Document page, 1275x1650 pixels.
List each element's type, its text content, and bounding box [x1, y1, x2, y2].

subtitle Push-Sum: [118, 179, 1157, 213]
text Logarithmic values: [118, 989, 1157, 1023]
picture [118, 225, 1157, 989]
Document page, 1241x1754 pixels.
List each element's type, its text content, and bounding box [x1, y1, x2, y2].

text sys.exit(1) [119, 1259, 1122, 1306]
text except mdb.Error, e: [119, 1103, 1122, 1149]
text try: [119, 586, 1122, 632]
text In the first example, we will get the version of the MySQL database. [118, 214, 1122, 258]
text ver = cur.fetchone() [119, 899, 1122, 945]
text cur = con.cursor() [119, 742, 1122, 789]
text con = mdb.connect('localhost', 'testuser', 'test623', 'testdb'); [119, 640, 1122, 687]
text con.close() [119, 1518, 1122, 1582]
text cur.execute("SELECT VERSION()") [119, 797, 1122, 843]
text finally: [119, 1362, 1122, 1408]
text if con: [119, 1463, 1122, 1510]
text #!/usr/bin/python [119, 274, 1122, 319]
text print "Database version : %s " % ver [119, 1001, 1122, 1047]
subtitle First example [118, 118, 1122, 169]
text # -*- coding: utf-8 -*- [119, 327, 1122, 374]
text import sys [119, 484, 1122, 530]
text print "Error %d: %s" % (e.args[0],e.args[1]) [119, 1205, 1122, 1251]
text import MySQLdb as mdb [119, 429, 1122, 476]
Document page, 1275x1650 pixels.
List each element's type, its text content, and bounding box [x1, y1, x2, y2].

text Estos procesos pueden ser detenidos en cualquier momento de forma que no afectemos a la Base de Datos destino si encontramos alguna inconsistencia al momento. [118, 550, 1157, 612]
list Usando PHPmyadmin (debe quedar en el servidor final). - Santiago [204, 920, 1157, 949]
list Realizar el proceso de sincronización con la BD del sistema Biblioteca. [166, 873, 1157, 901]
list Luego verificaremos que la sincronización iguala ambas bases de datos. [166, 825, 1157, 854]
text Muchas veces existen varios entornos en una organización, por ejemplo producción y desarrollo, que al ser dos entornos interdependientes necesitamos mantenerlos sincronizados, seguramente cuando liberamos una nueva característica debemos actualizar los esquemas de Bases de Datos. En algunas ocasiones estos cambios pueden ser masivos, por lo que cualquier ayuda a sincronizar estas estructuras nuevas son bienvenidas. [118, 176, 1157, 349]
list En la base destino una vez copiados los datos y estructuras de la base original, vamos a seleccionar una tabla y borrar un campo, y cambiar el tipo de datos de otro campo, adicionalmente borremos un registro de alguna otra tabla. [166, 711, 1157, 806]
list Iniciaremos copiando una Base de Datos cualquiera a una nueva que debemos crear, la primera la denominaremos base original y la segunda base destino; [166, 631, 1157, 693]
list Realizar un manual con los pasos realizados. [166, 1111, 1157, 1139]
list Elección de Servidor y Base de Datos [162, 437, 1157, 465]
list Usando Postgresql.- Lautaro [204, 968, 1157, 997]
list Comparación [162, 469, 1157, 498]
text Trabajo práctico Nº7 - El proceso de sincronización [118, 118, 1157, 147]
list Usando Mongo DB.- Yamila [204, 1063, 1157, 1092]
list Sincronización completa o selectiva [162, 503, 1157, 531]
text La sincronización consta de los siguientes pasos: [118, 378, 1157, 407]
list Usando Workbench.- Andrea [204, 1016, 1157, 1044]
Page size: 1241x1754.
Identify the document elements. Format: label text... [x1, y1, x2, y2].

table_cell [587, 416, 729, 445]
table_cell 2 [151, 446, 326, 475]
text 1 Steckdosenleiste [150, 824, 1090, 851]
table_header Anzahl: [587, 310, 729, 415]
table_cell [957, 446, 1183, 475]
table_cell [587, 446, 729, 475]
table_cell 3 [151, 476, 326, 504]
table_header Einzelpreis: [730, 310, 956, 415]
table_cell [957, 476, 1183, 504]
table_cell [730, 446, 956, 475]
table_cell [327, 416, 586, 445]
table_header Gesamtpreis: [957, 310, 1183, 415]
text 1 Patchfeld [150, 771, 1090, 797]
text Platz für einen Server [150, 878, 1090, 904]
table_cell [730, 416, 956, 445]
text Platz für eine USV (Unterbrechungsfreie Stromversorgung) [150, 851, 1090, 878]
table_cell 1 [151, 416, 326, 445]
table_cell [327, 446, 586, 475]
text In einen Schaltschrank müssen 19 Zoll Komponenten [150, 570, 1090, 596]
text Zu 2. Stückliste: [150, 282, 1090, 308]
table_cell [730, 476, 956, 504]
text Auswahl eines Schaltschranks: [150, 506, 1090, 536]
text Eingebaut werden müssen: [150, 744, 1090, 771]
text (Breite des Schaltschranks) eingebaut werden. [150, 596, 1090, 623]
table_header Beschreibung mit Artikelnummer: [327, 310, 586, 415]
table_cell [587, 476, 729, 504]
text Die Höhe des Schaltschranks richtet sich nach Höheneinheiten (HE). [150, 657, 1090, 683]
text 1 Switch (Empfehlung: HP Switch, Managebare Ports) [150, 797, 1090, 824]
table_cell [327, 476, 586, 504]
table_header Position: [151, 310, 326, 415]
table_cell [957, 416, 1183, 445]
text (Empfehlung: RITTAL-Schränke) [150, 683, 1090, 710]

__The problem__. Convert all the rows above into a Markdown table with a Number column and a Line column, omitting any blank lines.

__Exercise response__.
| Number | Line |
|---|---|
| 1 | Document page, 1275x1650 pixels. |
| 2 | List each element's type, its text content, and bounding box [x1, y1, x2, y2]. |
| 3 | subtitle Push-Sum: [118, 179, 1157, 213] |
| 4 | text Logarithmic values: [118, 989, 1157, 1023] |
| 5 | picture [118, 225, 1157, 989] |
| 6 | Document page, 1241x1754 pixels. |
| 7 | List each element's type, its text content, and bounding box [x1, y1, x2, y2]. |
| 8 | text sys.exit(1) [119, 1259, 1122, 1306] |
| 9 | text except mdb.Error, e: [119, 1103, 1122, 1149] |
| 10 | text try: [119, 586, 1122, 632] |
| 11 | text In the first example, we will get the version of the MySQL database. [118, 214, 1122, 258] |
| 12 | text ver = cur.fetchone() [119, 899, 1122, 945] |
| 13 | text cur = con.cursor() [119, 742, 1122, 789] |
| 14 | text con = mdb.connect('localhost', 'testuser', 'test623', 'testdb'); [119, 640, 1122, 687] |
| 15 | text con.close() [119, 1518, 1122, 1582] |
| 16 | text cur.execute("SELECT VERSION()") [119, 797, 1122, 843] |
| 17 | text finally: [119, 1362, 1122, 1408] |
| 18 | text if con: [119, 1463, 1122, 1510] |
| 19 | text #!/usr/bin/python [119, 274, 1122, 319] |
| 20 | text print "Database version : %s " % ver [119, 1001, 1122, 1047] |
| 21 | subtitle First example [118, 118, 1122, 169] |
| 22 | text # -*- coding: utf-8 -*- [119, 327, 1122, 374] |
| 23 | text import sys [119, 484, 1122, 530] |
| 24 | text print "Error %d: %s" % (e.args[0],e.args[1]) [119, 1205, 1122, 1251] |
| 25 | text import MySQLdb as mdb [119, 429, 1122, 476] |
| 26 | Document page, 1275x1650 pixels. |
| 27 | List each element's type, its text content, and bounding box [x1, y1, x2, y2]. |
| 28 | text Estos procesos pueden ser detenidos en cualquier momento de forma que no afectemos a la Base de Datos destino si encontramos alguna inconsistencia al momento. [118, 550, 1157, 612] |
| 29 | list Usando PHPmyadmin (debe quedar en el servidor final). - Santiago [204, 920, 1157, 949] |
| 30 | list Realizar el proceso de sincronización con la BD del sistema Biblioteca. [166, 873, 1157, 901] |
| 31 | list Luego verificaremos que la sincronización iguala ambas bases de datos. [166, 825, 1157, 854] |
| 32 | text Muchas veces existen varios entornos en una organización, por ejemplo producción y desarrollo, que al ser dos entornos interdependientes necesitamos mantenerlos sincronizados, seguramente cuando liberamos una nueva característica debemos actualizar los esquemas de Bases de Datos. En algunas ocasiones estos cambios pueden ser masivos, por lo que cualquier ayuda a sincronizar estas estructuras nuevas son bienvenidas. [118, 176, 1157, 349] |
| 33 | list En la base destino una vez copiados los datos y estructuras de la base original, vamos a seleccionar una tabla y borrar un campo, y cambiar el tipo de datos de otro campo, adicionalmente borremos un registro de alguna otra tabla. [166, 711, 1157, 806] |
| 34 | list Iniciaremos copiando una Base de Datos cualquiera a una nueva que debemos crear, la primera la denominaremos base original y la segunda base destino; [166, 631, 1157, 693] |
| 35 | list Realizar un manual con los pasos realizados. [166, 1111, 1157, 1139] |
| 36 | list Elección de Servidor y Base de Datos [162, 437, 1157, 465] |
| 37 | list Usando Postgresql.- Lautaro [204, 968, 1157, 997] |
| 38 | list Comparación [162, 469, 1157, 498] |
| 39 | text Trabajo práctico Nº7 - El proceso de sincronización [118, 118, 1157, 147] |
| 40 | list Usando Mongo DB.- Yamila [204, 1063, 1157, 1092] |
| 41 | list Sincronización completa o selectiva [162, 503, 1157, 531] |
| 42 | text La sincronización consta de los siguientes pasos: [118, 378, 1157, 407] |
| 43 | list Usando Workbench.- Andrea [204, 1016, 1157, 1044] |
| 44 | Page size: 1241x1754. |
| 45 | Identify the document elements. Format: label text... [x1, y1, x2, y2]. |
| 46 | table_cell [587, 416, 729, 445] |
| 47 | table_cell 2 [151, 446, 326, 475] |
| 48 | text 1 Steckdosenleiste [150, 824, 1090, 851] |
| 49 | table_header Anzahl: [587, 310, 729, 415] |
| 50 | table_cell [957, 446, 1183, 475] |
| 51 | table_cell [587, 446, 729, 475] |
| 52 | table_cell 3 [151, 476, 326, 504] |
| 53 | table_header Einzelpreis: [730, 310, 956, 415] |
| 54 | table_cell [957, 476, 1183, 504] |
| 55 | table_cell [730, 446, 956, 475] |
| 56 | table_cell [327, 416, 586, 445] |
| 57 | table_header Gesamtpreis: [957, 310, 1183, 415] |
| 58 | text 1 Patchfeld [150, 771, 1090, 797] |
| 59 | text Platz für einen Server [150, 878, 1090, 904] |
| 60 | table_cell [730, 416, 956, 445] |
| 61 | text Platz für eine USV (Unterbrechungsfreie Stromversorgung) [150, 851, 1090, 878] |
| 62 | table_cell 1 [151, 416, 326, 445] |
| 63 | table_cell [327, 446, 586, 475] |
| 64 | text In einen Schaltschrank müssen 19 Zoll Komponenten [150, 570, 1090, 596] |
| 65 | text Zu 2. Stückliste: [150, 282, 1090, 308] |
| 66 | table_cell [730, 476, 956, 504] |
| 67 | text Auswahl eines Schaltschranks: [150, 506, 1090, 536] |
| 68 | text Eingebaut werden müssen: [150, 744, 1090, 771] |
| 69 | text (Breite des Schaltschranks) eingebaut werden. [150, 596, 1090, 623] |
| 70 | table_header Beschreibung mit Artikelnummer: [327, 310, 586, 415] |
| 71 | table_cell [587, 476, 729, 504] |
| 72 | text Die Höhe des Schaltschranks richtet sich nach Höheneinheiten (HE). [150, 657, 1090, 683] |
| 73 | text 1 Switch (Empfehlung: HP Switch, Managebare Ports) [150, 797, 1090, 824] |
| 74 | table_cell [327, 476, 586, 504] |
| 75 | table_header Position: [151, 310, 326, 415] |
| 76 | table_cell [957, 416, 1183, 445] |
| 77 | text (Empfehlung: RITTAL-Schränke) [150, 683, 1090, 710] |